Business coach Ruth Kudzi says: “It’s great that James turns off his electronics before bed and has worked out a routine that is good for him.

“As most people need seven to eight hours’ sleep, I would suggest a slightly earlier bedtime, but if it’s working for him at the moment, he is young so can get away with it!

“If James can forgo the emails first thing, he will be more productive, and could spend the time planning his day and looking at his priorities, rather than be distracted by emails.”

How to improve your morning routine

Business coach Ruth Kudzi says: “The great thing about these routines is that they are all different, and it is obvious that everyone has refined what they do so they get the most out of their mornings and start the day on a positive note. It is not surprising they are all successful as they are consistent in their routines.

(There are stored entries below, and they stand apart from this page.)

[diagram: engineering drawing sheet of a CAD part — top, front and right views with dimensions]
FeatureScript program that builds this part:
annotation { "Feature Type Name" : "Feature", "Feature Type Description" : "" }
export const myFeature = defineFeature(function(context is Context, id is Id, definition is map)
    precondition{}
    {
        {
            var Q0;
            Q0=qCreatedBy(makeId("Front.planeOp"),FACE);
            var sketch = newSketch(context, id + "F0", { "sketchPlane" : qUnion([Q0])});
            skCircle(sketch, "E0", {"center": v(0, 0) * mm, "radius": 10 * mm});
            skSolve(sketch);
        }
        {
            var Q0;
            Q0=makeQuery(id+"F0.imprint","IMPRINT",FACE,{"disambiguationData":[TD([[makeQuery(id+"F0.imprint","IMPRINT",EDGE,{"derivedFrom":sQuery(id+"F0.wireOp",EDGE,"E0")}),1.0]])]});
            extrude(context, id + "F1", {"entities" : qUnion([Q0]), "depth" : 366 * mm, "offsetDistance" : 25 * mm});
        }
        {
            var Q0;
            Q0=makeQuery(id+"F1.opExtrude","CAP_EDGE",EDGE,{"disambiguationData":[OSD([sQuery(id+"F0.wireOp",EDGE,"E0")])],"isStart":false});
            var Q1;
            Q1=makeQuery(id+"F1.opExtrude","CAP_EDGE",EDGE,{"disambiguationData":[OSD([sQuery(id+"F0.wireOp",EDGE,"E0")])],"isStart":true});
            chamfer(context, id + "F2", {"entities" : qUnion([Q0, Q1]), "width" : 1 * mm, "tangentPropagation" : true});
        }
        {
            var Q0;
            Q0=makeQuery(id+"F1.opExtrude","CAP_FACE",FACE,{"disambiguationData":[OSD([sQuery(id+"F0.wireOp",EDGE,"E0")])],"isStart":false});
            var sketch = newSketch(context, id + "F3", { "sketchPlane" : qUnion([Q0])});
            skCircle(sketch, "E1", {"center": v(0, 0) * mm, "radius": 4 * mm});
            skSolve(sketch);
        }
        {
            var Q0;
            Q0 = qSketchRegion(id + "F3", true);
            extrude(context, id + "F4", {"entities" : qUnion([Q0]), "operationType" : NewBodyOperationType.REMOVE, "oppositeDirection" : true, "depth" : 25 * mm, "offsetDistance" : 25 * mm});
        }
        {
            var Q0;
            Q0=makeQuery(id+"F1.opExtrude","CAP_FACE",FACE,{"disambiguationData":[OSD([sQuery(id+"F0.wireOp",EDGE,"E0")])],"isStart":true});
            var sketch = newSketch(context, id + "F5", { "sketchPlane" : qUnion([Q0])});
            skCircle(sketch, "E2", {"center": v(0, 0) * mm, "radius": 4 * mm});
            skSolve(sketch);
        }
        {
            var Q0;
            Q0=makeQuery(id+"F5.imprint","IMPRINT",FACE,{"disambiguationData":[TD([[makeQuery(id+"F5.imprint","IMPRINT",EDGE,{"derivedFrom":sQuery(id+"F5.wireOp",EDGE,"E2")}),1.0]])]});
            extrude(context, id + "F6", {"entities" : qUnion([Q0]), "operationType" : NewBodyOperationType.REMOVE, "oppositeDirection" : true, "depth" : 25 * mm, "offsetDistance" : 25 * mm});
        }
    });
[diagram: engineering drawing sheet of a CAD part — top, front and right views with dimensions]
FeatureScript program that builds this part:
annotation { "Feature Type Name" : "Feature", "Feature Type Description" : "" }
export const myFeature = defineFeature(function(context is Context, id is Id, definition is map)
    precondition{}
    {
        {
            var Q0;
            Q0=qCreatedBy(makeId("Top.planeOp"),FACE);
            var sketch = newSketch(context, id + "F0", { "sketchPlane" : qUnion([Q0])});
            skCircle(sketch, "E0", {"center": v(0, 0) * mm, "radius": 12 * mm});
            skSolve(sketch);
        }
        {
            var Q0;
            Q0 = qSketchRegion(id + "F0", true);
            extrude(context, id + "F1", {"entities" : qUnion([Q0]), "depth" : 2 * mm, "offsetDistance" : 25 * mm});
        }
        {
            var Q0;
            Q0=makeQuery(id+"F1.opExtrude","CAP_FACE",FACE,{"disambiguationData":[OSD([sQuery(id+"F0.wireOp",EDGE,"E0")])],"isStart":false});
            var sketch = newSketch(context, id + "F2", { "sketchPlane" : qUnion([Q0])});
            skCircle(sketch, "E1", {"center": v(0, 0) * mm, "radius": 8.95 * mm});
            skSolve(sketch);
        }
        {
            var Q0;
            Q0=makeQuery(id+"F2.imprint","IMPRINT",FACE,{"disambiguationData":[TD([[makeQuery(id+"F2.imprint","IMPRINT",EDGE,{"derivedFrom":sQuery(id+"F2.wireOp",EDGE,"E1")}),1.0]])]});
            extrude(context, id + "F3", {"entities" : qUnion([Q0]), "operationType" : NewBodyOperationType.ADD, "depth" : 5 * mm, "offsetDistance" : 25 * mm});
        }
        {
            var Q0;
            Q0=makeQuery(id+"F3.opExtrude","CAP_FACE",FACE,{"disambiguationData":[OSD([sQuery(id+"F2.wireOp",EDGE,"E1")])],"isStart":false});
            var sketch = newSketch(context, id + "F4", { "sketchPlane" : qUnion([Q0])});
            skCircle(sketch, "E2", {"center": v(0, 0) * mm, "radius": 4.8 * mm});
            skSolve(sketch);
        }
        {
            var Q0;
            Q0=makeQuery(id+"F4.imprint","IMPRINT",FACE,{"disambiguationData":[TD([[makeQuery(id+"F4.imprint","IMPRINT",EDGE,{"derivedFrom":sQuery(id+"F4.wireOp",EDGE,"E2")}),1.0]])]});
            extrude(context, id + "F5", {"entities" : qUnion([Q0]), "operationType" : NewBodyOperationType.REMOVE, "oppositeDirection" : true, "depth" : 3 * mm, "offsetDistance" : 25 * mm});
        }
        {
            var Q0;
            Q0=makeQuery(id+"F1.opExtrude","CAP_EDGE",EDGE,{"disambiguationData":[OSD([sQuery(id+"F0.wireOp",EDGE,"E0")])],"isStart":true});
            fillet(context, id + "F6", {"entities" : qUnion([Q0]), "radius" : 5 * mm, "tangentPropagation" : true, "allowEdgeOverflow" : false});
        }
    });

“A lot of the literature about morning routines (including the bestselling book, The Miracle Morning) proposes that you do some meditation and journaling first thing, but we have four case studies of people who are very successful who don’t. I would love to know how they would feel about trying this, and if they have ever had it as part of their routines.”

Top-five morning tips

Ruth’s top-five tips to help you make the most of your mornings:

1.Drink a glass of water first thing in the morning to rehydrate
2.Refrain from checking electronic devices or emails until you are fully awake
3.Get into the habit of planning out your day or try reading a book, even for a short while
4.Focus on the most important tasks first so you get these done
5.Exercising early in the day is great for you both mentally and physically 


Ruth specialises in helping aspiring entrepreneurs to build service-based
businesses, by helping her clients develop an effective mindset 
and strategy through coaching and mentoring.